KANSAS CITY — Jim Nantz watches as much of the NFL pregame shows as he can, looking for something he never finds. A Bum sighting.
"I thought Bum Phillips' passing deserved more notice on the NFL pregame shows," CBS Sports lead voice tells CultureMap. "I'm not talking about our show. I didn't even get a chance to see our show. But watching the various shows . . . for what Bum Phillips meant to football and the NFL in Houston, it deserved more attention."
Nantz is sitting in the Arrowhead Stadium broadcast booth a few hours before Chiefs-Texans. He's happy to be at this game, to have the Houston Texans this week. It gives him a chance to do what he can to right the wrong.
"For what Bum Phillips meant to football and the NFL in Houston, it deserved more attention."
"I'm glad I get to talk about Bum and give him some of the respect he deserves," Nantz says. "We were just discussing when we're going to work it into the game. It will be brief. We have a game we have to focus on for the viewers.
"But we'll talk about Bum and what he meant to so many people."
Part of the problem, Nantz believes, is that Phillips did his best work for a Houston Oilers franchise that bolted town for Tennessee. There are fewer natural advocates for Phillips than most coaches of his stature have. Nantz cringes when he hears people who knew the 90-year-old Bum Phillips mainly as the father of current Texans defensive coordinator Wade Phillips — or people who reduce him to a cowboy hat-wearing, folksy character rather than an innovative football mind.
"If you look at how little of a time Bum actually was in Houston (six seasons as head coach), it's remarkable how much of an impact he had," Nantz says. "You'd think he'd been there for a lot more years than he was."
Texans defensive end J.J. Watt gave Nantz another chance to talk about Bum when he paid his due respects by tipping an imaginary cowboy hat after sacking Kansas City quarterback Alex Smith in the fourth quarter.
Nantz — who considers Houston his hometown — was in the city for the heart of the Luv Ya Blue years.

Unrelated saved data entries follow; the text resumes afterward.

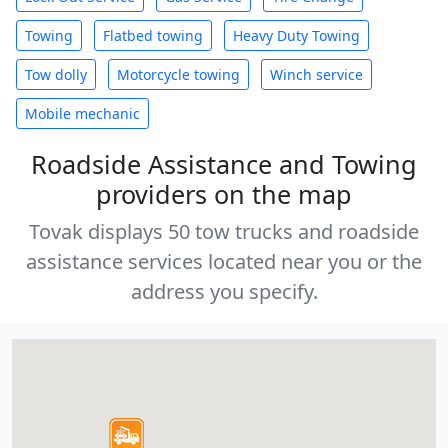
Towing
Flatbed towing
Heavy Duty Towing
Tow dolly
Motorcycle towing
Winch service
Mobile mechanic
Roadside Assistance and Towing
providers on the map
Tovak displays 50 tow trucks and roadside
assistance services located near you or the
address you specify.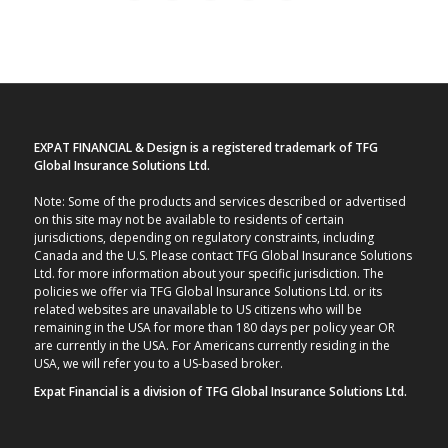
EXPAT FINANCIAL & Design is a registered trademark of TFG
Global Insurance Solutions Ltd.
Note: Some of the products and services described or advertised
on this site may not be available to residents of certain
jurisdictions, depending on regulatory constraints, including
Canada and the U.S. Please contact TFG Global Insurance Solutions
Ltd. for more information about your specific jurisdiction. The
policies we offer via TFG Global Insurance Solutions Ltd. or its
related websites are unavailable to US citizens who will be
remaining in the USA for more than 180 days per policy year OR
are currently in the USA. For Americans currently residing in the
USA, we will refer you to a US-based broker.
Expat Financial is a division of TFG Global Insurance Solutions Ltd.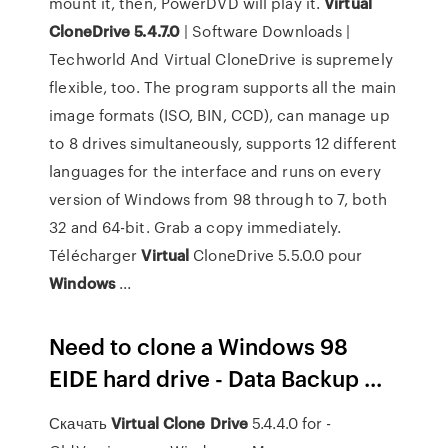
mount it, then, PowerDVD will play it.
Virtual
CloneDrive 5.4.7.0
| Software Downloads |
Techworld And Virtual CloneDrive is supremely
flexible, too. The program supports all the main
image formats (ISO, BIN, CCD), can manage up
to 8 drives simultaneously, supports 12 different
languages for the interface and runs on every
version of Windows from 98 through to 7, both
32 and 64-bit. Grab a copy immediately.
Télécharger
Virtual
CloneDrive 5.5.0.0 pour
Windows
...
Need to clone a Windows 98
EIDE hard drive - Data Backup ...
Скачать
Virtual
Clone
Drive
5.4.4.0 for -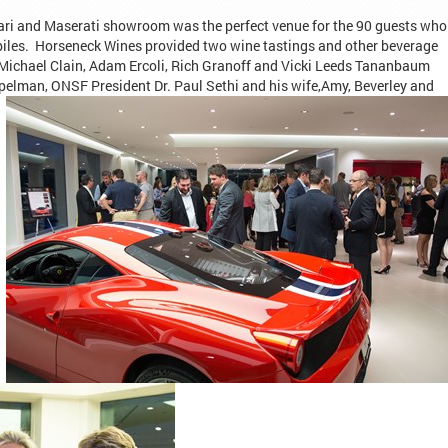
rari and Maserati showroom was the perfect venue for the 90 guests who
iles. Horseneck Wines provided two wine tastings and other beverage
. Michael Clain, Adam Ercoli, Rich Granoff and Vicki Leeds Tananbaum
pelman, ONSF President Dr. Paul Sethi and his
wife,Amy, Beverley and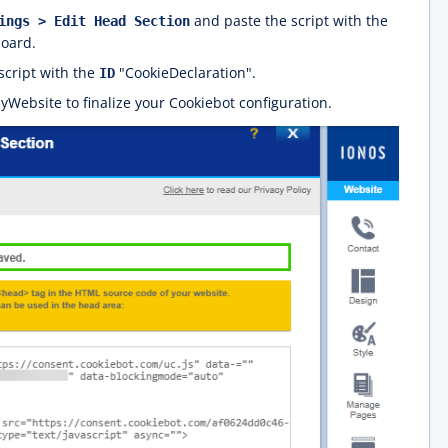
and paste the script with the
ings > Edit Head Section
board.
script with the
"CookieDeclaration".
ID
Website to finalize your Cookiebot configuration.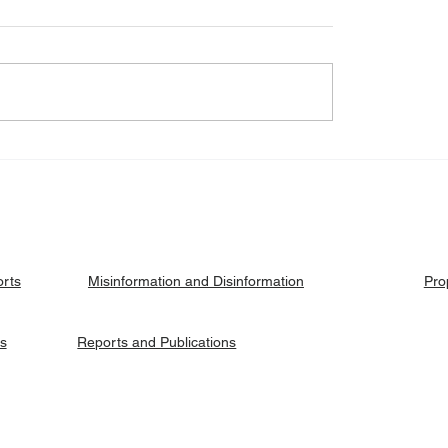
eck: Yes, the 2018
Fact Check: No, Riek 
ised agreement
has not been hanged, b
es positions to its
currently on trial.
ries.
orts
Pro
Misinformation and Disinformation
es
Reports and Publications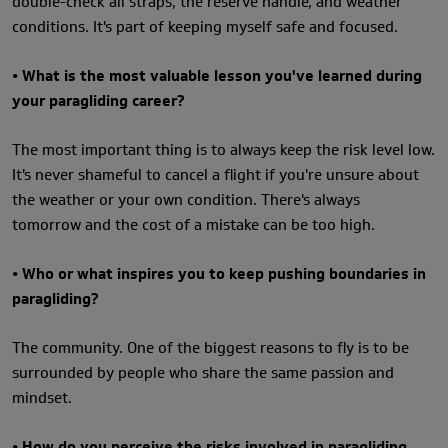
double-check all straps, the reserve handle, and weather
conditions. It's part of keeping myself safe and focused.
• What is the most valuable lesson you've learned during
your paragliding career?
The most important thing is to always keep the risk level low.
It's never shameful to cancel a flight if you're unsure about
the weather or your own condition. There's always
tomorrow and the cost of a mistake can be too high.
• Who or what inspires you to keep pushing boundaries in
paragliding?
The community. One of the biggest reasons to fly is to be
surrounded by people who share the same passion and
mindset.
• How do you perceive the risks involved in paragliding,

He covered Bum's Oilers as a freelancer for KTRH radio while he was still a student at the University of Houston and will always remember how kind the veteran coach treated the kid reporter.
"I went from living in the University of Houston dorms during the school year to living in the San Angelo dorms (where the Oilers held training camp) in the summer," Nantz says. "I was just a kid and I obviously wasn't used to being around pro coaches and players of that caliber.
"And Bum really welcomed me with open arms and treated me with great respect."
Years later, Nantz made sure that Bum Phillips played a major rule in the 2004 Houston Super Bowl Salute — the announcer's idea for what essentially turned into the first Super Bowl opening ceremonies. "I heard later that Bum didn't feel like he belonged with all those other superstar athletes and coaches," Nantz says. "And really, he was the center of it all.
"All the players wanted to be around him. They gravitated to him. He's the coach everyone wanted to be around."
Nantz shakes his head, smiles. On this Sunday, he gets to bring a little bit of Bum Phillips to America.